## Written problem
Return each line in the rows below that contains the word "shell".

## Provided data

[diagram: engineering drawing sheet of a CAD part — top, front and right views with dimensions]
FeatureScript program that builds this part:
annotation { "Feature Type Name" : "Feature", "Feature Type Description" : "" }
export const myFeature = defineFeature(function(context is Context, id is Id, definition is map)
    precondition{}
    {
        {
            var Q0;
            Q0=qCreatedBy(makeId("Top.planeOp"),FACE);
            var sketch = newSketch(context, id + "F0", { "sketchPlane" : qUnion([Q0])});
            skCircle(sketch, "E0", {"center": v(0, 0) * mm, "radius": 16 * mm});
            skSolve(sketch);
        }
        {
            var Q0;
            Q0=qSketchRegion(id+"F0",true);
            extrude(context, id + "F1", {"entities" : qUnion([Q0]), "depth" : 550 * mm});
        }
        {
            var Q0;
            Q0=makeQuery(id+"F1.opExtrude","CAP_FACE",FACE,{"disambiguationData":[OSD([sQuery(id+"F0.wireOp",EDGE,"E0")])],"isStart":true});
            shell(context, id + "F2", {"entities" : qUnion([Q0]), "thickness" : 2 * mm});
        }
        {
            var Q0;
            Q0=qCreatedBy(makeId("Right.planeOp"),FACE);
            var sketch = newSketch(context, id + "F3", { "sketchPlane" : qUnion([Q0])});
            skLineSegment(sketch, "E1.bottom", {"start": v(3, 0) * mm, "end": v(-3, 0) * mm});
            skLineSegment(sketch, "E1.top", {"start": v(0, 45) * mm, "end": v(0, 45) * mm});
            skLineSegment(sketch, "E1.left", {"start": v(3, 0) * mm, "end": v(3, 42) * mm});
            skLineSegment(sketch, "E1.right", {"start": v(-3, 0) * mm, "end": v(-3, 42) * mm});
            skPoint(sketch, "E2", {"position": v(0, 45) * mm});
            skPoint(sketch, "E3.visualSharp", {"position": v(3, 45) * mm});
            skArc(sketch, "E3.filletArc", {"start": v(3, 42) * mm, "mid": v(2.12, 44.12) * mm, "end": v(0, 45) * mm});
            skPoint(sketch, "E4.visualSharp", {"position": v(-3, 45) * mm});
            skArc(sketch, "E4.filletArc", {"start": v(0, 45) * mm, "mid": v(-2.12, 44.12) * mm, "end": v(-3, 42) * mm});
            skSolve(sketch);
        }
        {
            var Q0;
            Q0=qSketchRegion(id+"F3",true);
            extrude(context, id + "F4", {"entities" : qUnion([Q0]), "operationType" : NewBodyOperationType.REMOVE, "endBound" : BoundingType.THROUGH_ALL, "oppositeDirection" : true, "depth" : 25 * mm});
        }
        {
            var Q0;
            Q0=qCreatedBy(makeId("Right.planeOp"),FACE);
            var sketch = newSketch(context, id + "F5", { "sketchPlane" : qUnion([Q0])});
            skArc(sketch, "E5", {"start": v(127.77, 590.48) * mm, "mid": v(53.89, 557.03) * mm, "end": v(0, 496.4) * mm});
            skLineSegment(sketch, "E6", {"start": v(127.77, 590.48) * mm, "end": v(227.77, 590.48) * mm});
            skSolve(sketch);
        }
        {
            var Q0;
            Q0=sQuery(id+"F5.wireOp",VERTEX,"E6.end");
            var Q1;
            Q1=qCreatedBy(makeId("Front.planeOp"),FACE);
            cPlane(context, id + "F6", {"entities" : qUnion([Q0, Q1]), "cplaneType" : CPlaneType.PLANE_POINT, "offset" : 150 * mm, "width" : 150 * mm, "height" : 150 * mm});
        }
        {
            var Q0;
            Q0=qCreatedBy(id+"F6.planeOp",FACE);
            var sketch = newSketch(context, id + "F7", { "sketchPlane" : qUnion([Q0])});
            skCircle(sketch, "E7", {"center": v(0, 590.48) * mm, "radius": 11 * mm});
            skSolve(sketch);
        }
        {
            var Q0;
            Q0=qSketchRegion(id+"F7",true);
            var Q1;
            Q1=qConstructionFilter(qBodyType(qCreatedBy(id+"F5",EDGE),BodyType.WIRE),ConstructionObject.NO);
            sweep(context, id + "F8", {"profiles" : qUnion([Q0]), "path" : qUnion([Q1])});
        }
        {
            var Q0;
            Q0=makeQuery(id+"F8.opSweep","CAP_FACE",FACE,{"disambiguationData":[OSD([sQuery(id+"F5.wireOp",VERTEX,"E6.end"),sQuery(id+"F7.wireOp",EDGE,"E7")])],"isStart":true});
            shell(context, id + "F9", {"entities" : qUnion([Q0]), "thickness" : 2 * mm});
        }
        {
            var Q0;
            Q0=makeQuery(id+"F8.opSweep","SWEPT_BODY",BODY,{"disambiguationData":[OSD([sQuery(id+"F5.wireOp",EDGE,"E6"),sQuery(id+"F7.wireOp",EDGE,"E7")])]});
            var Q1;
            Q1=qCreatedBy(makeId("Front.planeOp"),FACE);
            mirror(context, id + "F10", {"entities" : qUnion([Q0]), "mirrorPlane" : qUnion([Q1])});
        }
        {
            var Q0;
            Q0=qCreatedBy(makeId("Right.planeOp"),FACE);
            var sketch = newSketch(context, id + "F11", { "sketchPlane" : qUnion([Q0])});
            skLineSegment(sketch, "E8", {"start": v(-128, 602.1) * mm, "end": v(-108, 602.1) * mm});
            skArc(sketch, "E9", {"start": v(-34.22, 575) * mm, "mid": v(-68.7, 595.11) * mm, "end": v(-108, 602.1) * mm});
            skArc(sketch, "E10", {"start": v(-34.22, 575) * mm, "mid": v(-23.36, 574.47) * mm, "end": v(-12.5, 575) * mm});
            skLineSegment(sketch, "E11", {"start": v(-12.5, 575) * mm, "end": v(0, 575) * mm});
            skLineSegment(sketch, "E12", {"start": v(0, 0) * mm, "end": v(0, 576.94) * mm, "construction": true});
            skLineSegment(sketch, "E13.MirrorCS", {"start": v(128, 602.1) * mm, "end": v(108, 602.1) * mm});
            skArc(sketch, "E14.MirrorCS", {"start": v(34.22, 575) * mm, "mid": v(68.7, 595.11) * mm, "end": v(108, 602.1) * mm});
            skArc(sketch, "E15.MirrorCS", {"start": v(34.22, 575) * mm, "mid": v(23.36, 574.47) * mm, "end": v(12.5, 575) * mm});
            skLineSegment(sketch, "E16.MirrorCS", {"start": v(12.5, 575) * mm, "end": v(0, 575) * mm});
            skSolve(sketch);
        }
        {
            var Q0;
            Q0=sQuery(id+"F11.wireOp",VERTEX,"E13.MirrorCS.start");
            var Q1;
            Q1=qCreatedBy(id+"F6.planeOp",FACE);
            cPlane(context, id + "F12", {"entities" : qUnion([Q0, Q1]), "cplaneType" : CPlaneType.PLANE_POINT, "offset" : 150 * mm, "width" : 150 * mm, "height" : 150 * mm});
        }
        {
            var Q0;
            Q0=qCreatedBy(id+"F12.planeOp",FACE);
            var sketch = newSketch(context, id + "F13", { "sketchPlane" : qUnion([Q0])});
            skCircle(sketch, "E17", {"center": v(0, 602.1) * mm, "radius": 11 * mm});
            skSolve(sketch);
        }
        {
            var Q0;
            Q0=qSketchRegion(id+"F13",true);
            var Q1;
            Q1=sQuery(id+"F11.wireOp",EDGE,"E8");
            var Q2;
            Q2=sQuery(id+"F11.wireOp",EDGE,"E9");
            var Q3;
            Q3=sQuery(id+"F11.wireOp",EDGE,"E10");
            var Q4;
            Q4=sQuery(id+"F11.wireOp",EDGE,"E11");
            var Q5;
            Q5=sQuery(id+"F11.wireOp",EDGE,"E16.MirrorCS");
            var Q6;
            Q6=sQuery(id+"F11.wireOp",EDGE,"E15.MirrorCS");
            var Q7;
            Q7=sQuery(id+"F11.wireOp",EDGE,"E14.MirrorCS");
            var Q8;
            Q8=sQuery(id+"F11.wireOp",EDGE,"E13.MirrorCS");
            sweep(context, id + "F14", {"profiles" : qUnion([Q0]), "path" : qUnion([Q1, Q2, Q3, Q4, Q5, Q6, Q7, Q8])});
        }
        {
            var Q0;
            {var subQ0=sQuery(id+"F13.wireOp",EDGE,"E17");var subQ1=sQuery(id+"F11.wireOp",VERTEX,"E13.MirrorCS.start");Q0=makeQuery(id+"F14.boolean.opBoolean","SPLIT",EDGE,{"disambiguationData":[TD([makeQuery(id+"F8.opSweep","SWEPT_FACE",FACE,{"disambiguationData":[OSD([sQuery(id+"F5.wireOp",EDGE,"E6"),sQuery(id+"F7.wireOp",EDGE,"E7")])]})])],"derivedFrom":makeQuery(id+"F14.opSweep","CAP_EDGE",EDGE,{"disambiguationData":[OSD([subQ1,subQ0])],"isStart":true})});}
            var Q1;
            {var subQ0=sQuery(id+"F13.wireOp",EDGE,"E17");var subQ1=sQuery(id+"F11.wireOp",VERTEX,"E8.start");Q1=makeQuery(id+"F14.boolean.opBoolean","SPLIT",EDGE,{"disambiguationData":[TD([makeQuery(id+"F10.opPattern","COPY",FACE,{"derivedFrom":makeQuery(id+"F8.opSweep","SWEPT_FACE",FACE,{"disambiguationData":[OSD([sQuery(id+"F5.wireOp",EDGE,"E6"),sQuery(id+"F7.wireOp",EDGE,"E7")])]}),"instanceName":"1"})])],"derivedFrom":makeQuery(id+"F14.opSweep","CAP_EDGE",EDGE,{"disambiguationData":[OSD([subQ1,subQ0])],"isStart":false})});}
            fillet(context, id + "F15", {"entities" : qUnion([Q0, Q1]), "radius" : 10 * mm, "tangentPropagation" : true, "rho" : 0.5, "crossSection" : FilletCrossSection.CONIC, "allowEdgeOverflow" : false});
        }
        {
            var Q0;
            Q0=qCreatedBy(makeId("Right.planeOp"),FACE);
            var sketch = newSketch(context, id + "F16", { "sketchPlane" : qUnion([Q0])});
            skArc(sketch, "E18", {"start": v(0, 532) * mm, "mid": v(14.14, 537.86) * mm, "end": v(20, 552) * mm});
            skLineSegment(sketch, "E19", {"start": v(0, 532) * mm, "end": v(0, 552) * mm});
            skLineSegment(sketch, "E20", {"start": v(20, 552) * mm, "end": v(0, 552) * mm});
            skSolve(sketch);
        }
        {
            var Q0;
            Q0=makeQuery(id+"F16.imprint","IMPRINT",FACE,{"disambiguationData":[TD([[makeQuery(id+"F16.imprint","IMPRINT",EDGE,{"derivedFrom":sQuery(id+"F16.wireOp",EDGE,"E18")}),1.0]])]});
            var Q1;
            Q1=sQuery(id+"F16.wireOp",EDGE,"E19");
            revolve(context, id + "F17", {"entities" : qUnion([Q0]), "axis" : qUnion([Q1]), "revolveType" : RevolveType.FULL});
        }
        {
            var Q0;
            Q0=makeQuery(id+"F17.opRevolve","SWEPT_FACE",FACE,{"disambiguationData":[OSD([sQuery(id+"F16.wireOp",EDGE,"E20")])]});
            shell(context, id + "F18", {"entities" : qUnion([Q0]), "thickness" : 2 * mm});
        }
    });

## Right answer
            shell(context, id + "F2", {"entities" : qUnion([Q0]), "thickness" : 2 * mm});
            shell(context, id + "F9", {"entities" : qUnion([Q0]), "thickness" : 2 * mm});
            shell(context, id + "F18", {"entities" : qUnion([Q0]), "thickness" : 2 * mm});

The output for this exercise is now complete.